-- Start of Dataset records --

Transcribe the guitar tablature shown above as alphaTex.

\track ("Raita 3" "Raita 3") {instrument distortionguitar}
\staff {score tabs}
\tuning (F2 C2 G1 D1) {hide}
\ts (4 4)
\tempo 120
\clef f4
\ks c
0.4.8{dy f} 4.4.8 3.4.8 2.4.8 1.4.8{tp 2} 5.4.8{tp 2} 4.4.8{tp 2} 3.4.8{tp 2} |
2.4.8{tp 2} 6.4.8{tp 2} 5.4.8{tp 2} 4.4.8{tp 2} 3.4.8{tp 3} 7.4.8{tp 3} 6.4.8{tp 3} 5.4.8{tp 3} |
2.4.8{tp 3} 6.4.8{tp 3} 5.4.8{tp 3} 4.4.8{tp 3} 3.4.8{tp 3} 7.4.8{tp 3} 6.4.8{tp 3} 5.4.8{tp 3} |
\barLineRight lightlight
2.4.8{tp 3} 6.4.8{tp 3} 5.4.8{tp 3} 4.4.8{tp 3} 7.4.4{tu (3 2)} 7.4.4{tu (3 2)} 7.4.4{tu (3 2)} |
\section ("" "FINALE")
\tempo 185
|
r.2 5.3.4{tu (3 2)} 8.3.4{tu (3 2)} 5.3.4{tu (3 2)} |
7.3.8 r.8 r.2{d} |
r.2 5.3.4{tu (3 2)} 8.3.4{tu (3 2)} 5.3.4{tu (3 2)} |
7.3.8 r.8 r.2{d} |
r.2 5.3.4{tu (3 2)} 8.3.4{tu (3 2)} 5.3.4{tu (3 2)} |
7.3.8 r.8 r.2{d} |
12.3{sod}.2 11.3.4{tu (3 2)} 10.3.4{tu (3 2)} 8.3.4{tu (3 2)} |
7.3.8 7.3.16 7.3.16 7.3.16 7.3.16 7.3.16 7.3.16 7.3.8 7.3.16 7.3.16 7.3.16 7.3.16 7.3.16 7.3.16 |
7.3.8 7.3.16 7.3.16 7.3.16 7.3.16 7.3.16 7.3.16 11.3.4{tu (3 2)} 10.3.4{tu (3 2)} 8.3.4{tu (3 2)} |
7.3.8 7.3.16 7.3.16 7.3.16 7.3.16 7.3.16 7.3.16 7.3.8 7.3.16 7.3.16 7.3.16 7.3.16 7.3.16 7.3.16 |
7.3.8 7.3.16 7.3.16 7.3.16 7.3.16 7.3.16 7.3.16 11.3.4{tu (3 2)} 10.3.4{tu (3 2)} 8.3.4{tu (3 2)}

-- End of Dataset records --

# [Exercise brief]
Copy every line of the records above with no changes at all.

# [Written solution]
Transcribe the guitar tablature shown above as alphaTex.

\track ("Raita 3" "Raita 3") {instrument distortionguitar}
\staff {score tabs}
\tuning (F2 C2 G1 D1) {hide}
\ts (4 4)
\tempo 120
\clef f4
\ks c
0.4.8{dy f} 4.4.8 3.4.8 2.4.8 1.4.8{tp 2} 5.4.8{tp 2} 4.4.8{tp 2} 3.4.8{tp 2} |
2.4.8{tp 2} 6.4.8{tp 2} 5.4.8{tp 2} 4.4.8{tp 2} 3.4.8{tp 3} 7.4.8{tp 3} 6.4.8{tp 3} 5.4.8{tp 3} |
2.4.8{tp 3} 6.4.8{tp 3} 5.4.8{tp 3} 4.4.8{tp 3} 3.4.8{tp 3} 7.4.8{tp 3} 6.4.8{tp 3} 5.4.8{tp 3} |
\barLineRight lightlight
2.4.8{tp 3} 6.4.8{tp 3} 5.4.8{tp 3} 4.4.8{tp 3} 7.4.4{tu (3 2)} 7.4.4{tu (3 2)} 7.4.4{tu (3 2)} |
\section ("" "FINALE")
\tempo 185
|
r.2 5.3.4{tu (3 2)} 8.3.4{tu (3 2)} 5.3.4{tu (3 2)} |
7.3.8 r.8 r.2{d} |
r.2 5.3.4{tu (3 2)} 8.3.4{tu (3 2)} 5.3.4{tu (3 2)} |
7.3.8 r.8 r.2{d} |
r.2 5.3.4{tu (3 2)} 8.3.4{tu (3 2)} 5.3.4{tu (3 2)} |
7.3.8 r.8 r.2{d} |
12.3{sod}.2 11.3.4{tu (3 2)} 10.3.4{tu (3 2)} 8.3.4{tu (3 2)} |
7.3.8 7.3.16 7.3.16 7.3.16 7.3.16 7.3.16 7.3.16 7.3.8 7.3.16 7.3.16 7.3.16 7.3.16 7.3.16 7.3.16 |
7.3.8 7.3.16 7.3.16 7.3.16 7.3.16 7.3.16 7.3.16 11.3.4{tu (3 2)} 10.3.4{tu (3 2)} 8.3.4{tu (3 2)} |
7.3.8 7.3.16 7.3.16 7.3.16 7.3.16 7.3.16 7.3.16 7.3.8 7.3.16 7.3.16 7.3.16 7.3.16 7.3.16 7.3.16 |
7.3.8 7.3.16 7.3.16 7.3.16 7.3.16 7.3.16 7.3.16 11.3.4{tu (3 2)} 10.3.4{tu (3 2)} 8.3.4{tu (3 2)}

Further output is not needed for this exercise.